#12: Science cocktails | Hi-tech fortunes? | Secrets in plain sight
art | science | digital culture | design | creativity | words | tech
science | art
The Cocktail Accelerator
I haven’t sent an email in a couple of weeks as I was busy preparing for a trip to Switzerland where I was making science-themed cocktails. I was invited over based on some previous science cocktail projects I had done, including one from Science Hack Day San Francisco in 2012.
This time around, I did a cocktail performance/experience in the social hub connected with the World Conference of Science Journalists in Lausanne. It was a really fun event and people seemed to really enjoy the experience, and even liked the cocktails. I did the project in collaboration with a few other people: Matt Bellis (physicist), Mira Ederer (mixologist), Rae Cooper (graphic designer), and Virginia McVeigh (cocktail consultant).
Here is the menu:
Each cocktail has scientific themes built into the recipe and used scientific principles, effects, or props to make and present them.
Here is the Milky Way, consisting of visible and dark matter in the correct proportions, a somewhat swirling galaxy on the surface (although you see the main effect during the preparation), and a black hole at the centre of the galaxy:
I’ll write more about the project and process in my paid part of the newsletter where I share more of my private in-process work. You can check that out if you’re prepared to pay for what is effectively a cup of coffee a month. (It’s only paid as I don’t want to expose all my workings completely publicly and a small buy-in indicates a commitment to a relationship based around the work.) I’ll have more photos and info there. Just in case you want to do that, here’s a button!
art | tech
Artificial fortunes
Just what can do-it-yourself technology combined with artificial intelligence and machine learning achieve? Is it belief-based computing? From the Believe it Yourself project website:
The fast spreading and ease of access to Machine Learning and Cloud computing has brought to a boom of experiments and excitement around our ability to build machines that make sense, learn, measure and predict the world around us.
Moreover, with enough examples, we can train a tool or a ‘machine’ to recognize or quantify pretty much anything we want. ‘Beauty’, ‘Hotdog-ness’ or the more problematic ‘Criminal-ness’ and ‘Sexual orientation’ can be now measured within a few frames, based on a model, a probability, determined by a set of arbitrarily collected data. Subjective judgments and biased datasets can easily be turned into objective measures and potential truths, which will then be embedded in devices around us.
But what if we would train machines to measure even more unmeasurable, personal and culturally driven things? If we gather enough samples could we detect signs that prove and detect our superstitions? and can we use that to build tools and devices that reflect our own beliefs?
BIY™- Believe it Yourself is a series of real-fictional belief-based computing kits to make and tinker with vernacular logics and superstitions.

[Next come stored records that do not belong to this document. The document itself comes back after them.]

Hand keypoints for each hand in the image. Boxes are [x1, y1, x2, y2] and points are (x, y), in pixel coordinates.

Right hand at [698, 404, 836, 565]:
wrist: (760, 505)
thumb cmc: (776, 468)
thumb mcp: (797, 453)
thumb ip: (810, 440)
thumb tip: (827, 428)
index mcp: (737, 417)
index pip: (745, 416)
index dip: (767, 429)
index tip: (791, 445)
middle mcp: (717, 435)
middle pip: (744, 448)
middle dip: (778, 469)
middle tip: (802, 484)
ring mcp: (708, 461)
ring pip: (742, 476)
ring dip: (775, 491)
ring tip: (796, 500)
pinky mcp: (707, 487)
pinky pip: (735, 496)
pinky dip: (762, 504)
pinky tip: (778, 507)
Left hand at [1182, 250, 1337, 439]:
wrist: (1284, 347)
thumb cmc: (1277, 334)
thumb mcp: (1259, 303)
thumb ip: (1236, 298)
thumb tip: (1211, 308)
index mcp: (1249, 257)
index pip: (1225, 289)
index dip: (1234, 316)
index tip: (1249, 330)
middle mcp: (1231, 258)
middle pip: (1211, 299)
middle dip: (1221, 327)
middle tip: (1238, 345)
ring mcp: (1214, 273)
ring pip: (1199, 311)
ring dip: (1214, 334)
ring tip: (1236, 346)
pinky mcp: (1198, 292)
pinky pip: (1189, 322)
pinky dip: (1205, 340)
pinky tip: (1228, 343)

It’s an art project dressed up to appear like real technology, which is most of the point. Nicely executed with just the right amount of authentic work combined with a dose of trickery, it’s a comment on belief in technology versus belief in ideas.
digital culture | tech
Secret codes hidden in plain sight
I’ve been fascinated by secret codes ever since I was given the “The Official Spy’s Guidebook” as a child. It’s recently been re-released with a new cover but all the same content I loved (especially the pocket spy kit on p.52, at 30s in the video below).

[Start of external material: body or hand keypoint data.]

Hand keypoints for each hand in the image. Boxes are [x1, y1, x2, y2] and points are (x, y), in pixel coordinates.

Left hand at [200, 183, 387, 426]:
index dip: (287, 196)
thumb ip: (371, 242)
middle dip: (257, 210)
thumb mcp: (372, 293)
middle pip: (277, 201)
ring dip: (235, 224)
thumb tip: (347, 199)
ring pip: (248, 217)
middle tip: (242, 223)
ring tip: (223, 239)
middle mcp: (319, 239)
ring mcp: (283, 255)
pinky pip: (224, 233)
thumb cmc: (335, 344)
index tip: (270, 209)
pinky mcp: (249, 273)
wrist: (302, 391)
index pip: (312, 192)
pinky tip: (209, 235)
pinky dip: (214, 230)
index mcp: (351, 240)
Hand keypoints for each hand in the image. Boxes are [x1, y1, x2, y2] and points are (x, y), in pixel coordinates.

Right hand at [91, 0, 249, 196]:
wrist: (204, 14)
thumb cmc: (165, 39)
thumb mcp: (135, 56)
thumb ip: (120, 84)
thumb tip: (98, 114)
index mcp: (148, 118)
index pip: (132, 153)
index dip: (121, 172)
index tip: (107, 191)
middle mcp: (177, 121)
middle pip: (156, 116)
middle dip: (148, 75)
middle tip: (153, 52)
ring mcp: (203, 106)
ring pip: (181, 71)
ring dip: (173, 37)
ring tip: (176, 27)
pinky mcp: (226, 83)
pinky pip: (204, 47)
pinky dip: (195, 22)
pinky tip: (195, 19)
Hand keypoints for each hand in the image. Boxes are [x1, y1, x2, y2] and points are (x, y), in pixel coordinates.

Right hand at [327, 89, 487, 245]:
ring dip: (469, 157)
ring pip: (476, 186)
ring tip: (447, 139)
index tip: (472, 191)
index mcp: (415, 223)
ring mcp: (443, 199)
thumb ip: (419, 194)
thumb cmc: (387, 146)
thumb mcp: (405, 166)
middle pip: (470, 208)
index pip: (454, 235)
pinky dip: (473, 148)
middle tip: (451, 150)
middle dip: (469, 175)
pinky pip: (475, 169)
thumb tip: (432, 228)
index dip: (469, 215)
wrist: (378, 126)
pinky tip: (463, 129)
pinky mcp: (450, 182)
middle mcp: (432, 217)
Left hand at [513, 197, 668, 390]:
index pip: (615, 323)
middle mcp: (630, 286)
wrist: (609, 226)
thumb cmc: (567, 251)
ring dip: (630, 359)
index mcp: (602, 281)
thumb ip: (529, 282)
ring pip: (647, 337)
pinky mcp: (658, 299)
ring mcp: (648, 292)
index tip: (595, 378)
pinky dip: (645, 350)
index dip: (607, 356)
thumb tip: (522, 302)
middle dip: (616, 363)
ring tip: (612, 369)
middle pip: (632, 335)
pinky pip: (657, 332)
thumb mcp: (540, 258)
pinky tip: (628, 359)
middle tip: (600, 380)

One of the types of codes I’ve always found interesting is steganographic code. This involves incorporating a code in another medium in a way that doesn’t seem to change that medium but can be extracted if you know the secret. A fairly common example is the use of copyright watermarks in images. You can’t see the watermark in the image (if it’s done well) but you can extract it from the raw data.
Steganography has been on the rise since content copying became rampant on the internet. One place where content seems to be copied without permission, but with no real way to detect it, is song lyrics. A range of services provide lyrics to songs, including Google’s basic search function. If you search for the lyrics of a song, you don’t even need to click through to a website to see them: Google just displays them.

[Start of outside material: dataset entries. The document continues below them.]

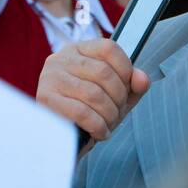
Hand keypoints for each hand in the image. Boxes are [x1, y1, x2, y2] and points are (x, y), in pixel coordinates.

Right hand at [35, 38, 149, 141]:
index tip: (128, 89)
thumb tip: (142, 78)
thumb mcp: (114, 96)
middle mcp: (61, 59)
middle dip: (118, 97)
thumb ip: (132, 85)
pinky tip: (100, 132)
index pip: (109, 48)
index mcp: (78, 50)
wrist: (57, 140)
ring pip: (93, 93)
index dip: (125, 69)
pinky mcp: (45, 99)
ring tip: (109, 124)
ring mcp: (50, 77)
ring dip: (109, 114)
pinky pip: (81, 112)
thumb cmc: (87, 112)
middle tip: (118, 113)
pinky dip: (97, 125)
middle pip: (103, 72)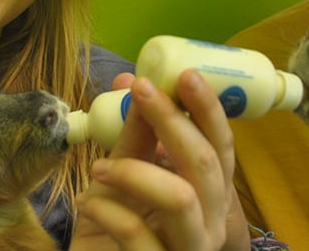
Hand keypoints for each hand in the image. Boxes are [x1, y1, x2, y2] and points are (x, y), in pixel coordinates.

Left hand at [71, 70, 249, 250]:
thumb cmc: (114, 229)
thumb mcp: (122, 176)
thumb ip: (133, 136)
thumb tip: (131, 81)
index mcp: (209, 194)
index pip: (222, 146)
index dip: (208, 110)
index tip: (185, 75)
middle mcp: (210, 223)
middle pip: (204, 163)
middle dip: (172, 120)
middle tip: (140, 90)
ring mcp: (190, 250)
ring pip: (181, 198)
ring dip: (135, 170)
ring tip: (98, 167)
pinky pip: (136, 232)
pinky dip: (106, 210)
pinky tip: (86, 203)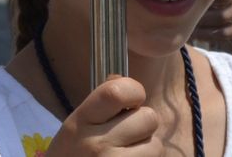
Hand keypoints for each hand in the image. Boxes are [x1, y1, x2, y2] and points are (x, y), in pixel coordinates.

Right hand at [46, 76, 160, 156]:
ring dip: (148, 150)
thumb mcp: (74, 129)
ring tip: (128, 156)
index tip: (130, 102)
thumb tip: (124, 81)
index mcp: (80, 122)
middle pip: (148, 118)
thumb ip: (99, 106)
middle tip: (129, 136)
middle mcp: (97, 144)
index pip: (118, 91)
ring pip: (157, 146)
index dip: (134, 91)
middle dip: (143, 126)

The company Genius Media specialises in song lyrics and has claimed that Google has been taking their transcriptions without permission. To prove this, they showed how they had encoded a secret message in the use of apostrophes (see highlighted apostrophes below). It’s often hard to notice, but there is a difference between straight ' and curved ’ apostrophes as far as a computer is concerned—it’s as much of a difference as between the letters a and b to them.
Genius Media chose to use either straight or curved apostrophes in a certain order to code a message that could be read back if you knew it existed. They found that Google’s lyrics had indeed used the pattern of apostrophes in which they had encoded the phrase “red handed” using Morse Code. The story was reported by the Wall Street Journal but the full article is behind a paywall. You can click through though and see a video of how the encoding works in the article preview.
As far as I can tell, there has been no resolution of this case yet, but I suspect there will be a legal battle that lasts a while.